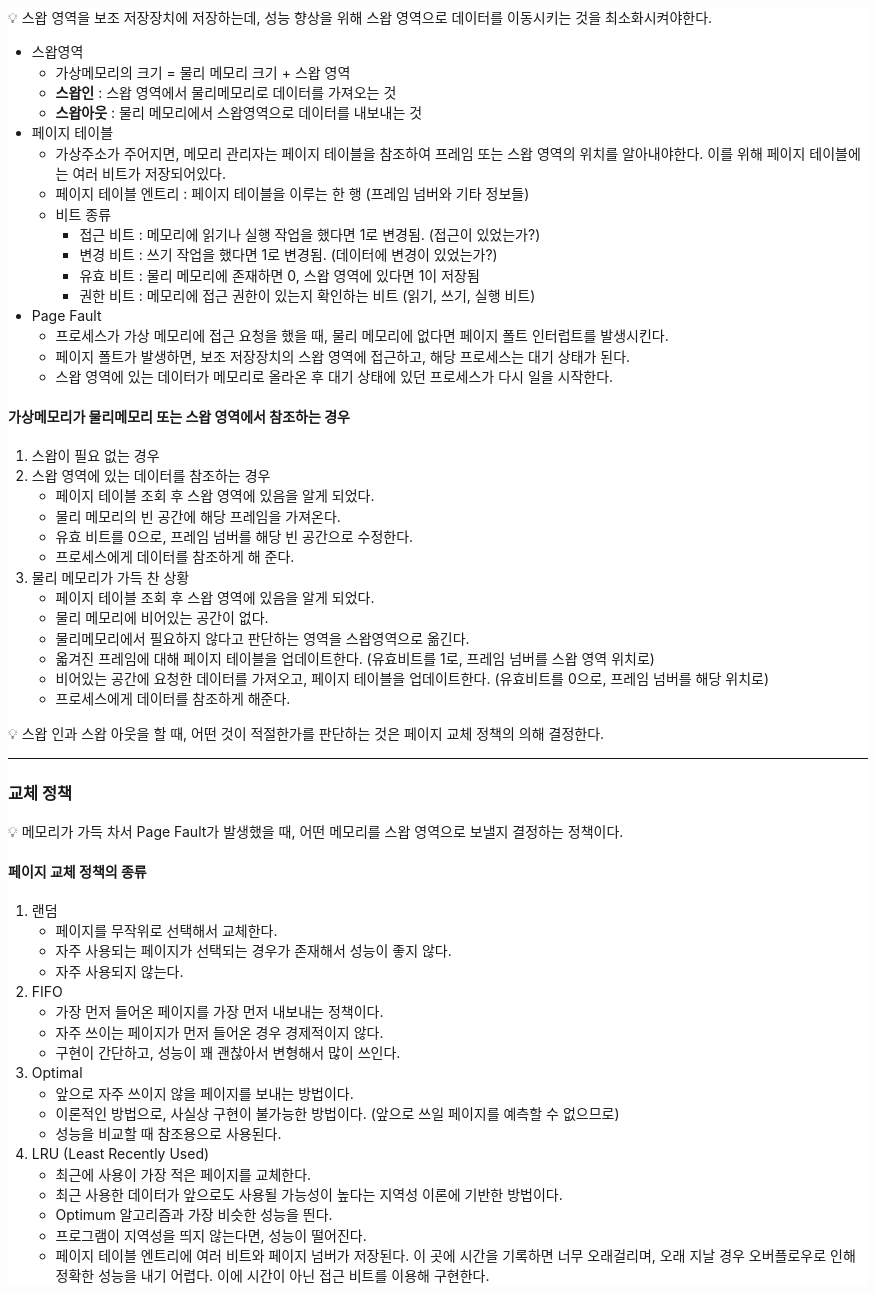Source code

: 💡 스왑 영역을 보조 저장장치에 저장하는데, 성능 향상을 위해 스왑 영역으로 데이터를 이동시키는 것을 최소화시켜야한다.

* 스왑영역
  * 가상메모리의 크기 = 물리 메모리 크기 + 스왑 영역
  * **스왑인** : 스왑 영역에서 물리메모리로 데이터를 가져오는 것
  * **스왑아웃** : 물리 메모리에서 스왑영역으로 데이터를 내보내는 것
* 페이지 테이블
  * 가상주소가 주어지면, 메모리 관리자는 페이지 테이블을 참조하여 프레임 또는 스왑 영역의 위치를 알아내야한다. 이를 위해 페이지 테이블에는 여러 비트가 저장되어있다.
  * 페이지 테이블 엔트리 : 페이지 테이블을 이루는 한 행 (프레임 넘버와 기타 정보들)
  * 비트 종류
    * 접근 비트 : 메모리에 읽기나 실행 작업을 했다면 1로 변경됨. (접근이 있었는가?)
    * 변경 비트 : 쓰기 작업을 했다면 1로 변경됨. (데이터에 변경이 있었는가?)
    * 유효 비트 : 물리 메모리에 존재하면 0, 스왑 영역에 있다면 1이 저장됨
    * 권한 비트 : 메모리에 접근 권한이 있는지 확인하는 비트 (읽기, 쓰기, 실행 비트)
* Page Fault
  * 프로세스가 가상 메모리에 접근 요청을 했을 때, 물리 메모리에 없다면 페이지 폴트 인터럽트를 발생시킨다.
  * 페이지 폴트가 발생하면, 보조 저장장치의 스왑 영역에 접근하고, 해당 프로세스는 대기 상태가 된다.
  * 스왑 영역에 있는 데이터가 메모리로 올라온 후 대기 상태에 있던 프로세스가 다시 일을 시작한다.

#### 가상메모리가 물리메모리 또는 스왑 영역에서 참조하는 경우

1. 스왑이 필요 없는 경우
2. 스왑 영역에 있는 데이터를 참조하는 경우
   * 페이지 테이블 조회 후 스왑 영역에 있음을 알게 되었다.
   * 물리 메모리의 빈 공간에 해당 프레임을 가져온다.
   * 유효 비트를 0으로, 프레임 넘버를 해당 빈 공간으로 수정한다.
   * 프로세스에게 데이터를 참조하게 해 준다.
3. 물리 메모리가 가득 찬 상황
   * 페이지 테이블 조회 후 스왑 영역에 있음을 알게 되었다.
   * 물리 메모리에 비어있는 공간이 없다.
   * 물리메모리에서 필요하지 않다고 판단하는 영역을 스왑영역으로 옮긴다.
   * 옯겨진 프레임에 대해 페이지 테이블을 업데이트한다. (유효비트를 1로, 프레임 넘버를 스왑 영역 위치로)
   * 비어있는 공간에 요청한 데이터를 가져오고, 페이지 테이블을 업데이트한다. (유효비트를 0으로, 프레임 넘버를 해당 위치로)
   * 프로세스에게 데이터를 참조하게 해준다.

💡 스왑 인과 스왑 아웃을 할 때, 어떤 것이 적절한가를 판단하는 것은 페이지 교체 정책의 의해 결정한다.

***

### 교체 정책

💡 메모리가 가득 차서 Page Fault가 발생했을 때, 어떤 메모리를 스왑 영역으로 보낼지 결정하는 정책이다.

#### 페이지 교체 정책의 종류

1. 랜덤
   * 페이지를 무작위로 선택해서 교체한다.
   * 자주 사용되는 페이지가 선택되는 경우가 존재해서 성능이 좋지 않다.
   * 자주 사용되지 않는다.
2. FIFO
   * 가장 먼저 들어온 페이지를 가장 먼저 내보내는 정책이다.
   * 자주 쓰이는 페이지가 먼저 들어온 경우 경제적이지 않다.
   * 구현이 간단하고, 성능이 꽤 괜찮아서 변형해서 많이 쓰인다.
3. Optimal
   * 앞으로 자주 쓰이지 않을 페이지를 보내는 방법이다.
   * 이론적인 방법으로, 사실상 구현이 불가능한 방법이다. (앞으로 쓰일 페이지를 예측할 수 없으므로)
   * 성능을 비교할 때 참조용으로 사용된다.
4. LRU (Least Recently Used)
   * 최근에 사용이 가장 적은 페이지를 교체한다.
   * 최근 사용한 데이터가 앞으로도 사용될 가능성이 높다는 지역성 이론에 기반한 방법이다.
   * Optimum 알고리즘과 가장 비슷한 성능을 띈다.
   * 프로그램이 지역성을 띄지 않는다면, 성능이 떨어진다.
   * 페이지 테이블 엔트리에 여러 비트와 페이지 넘버가 저장된다. 이 곳에 시간을 기록하면 너무 오래걸리며, 오래 지날 경우 오버플로우로 인해 정확한 성능을 내기 어렵다. 이에 시간이 아닌 접근 비트를 이용해 구현한다.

○ ○ ○ ○ ○ ○ ○

▶ _Requirement_
Extract, from the material above, each line holding the word "Page".

▶ _Response for this exercise_
* Page Fault
💡 메모리가 가득 차서 Page Fault가 발생했을 때, 어떤 메모리를 스왑 영역으로 보낼지 결정하는 정책이다.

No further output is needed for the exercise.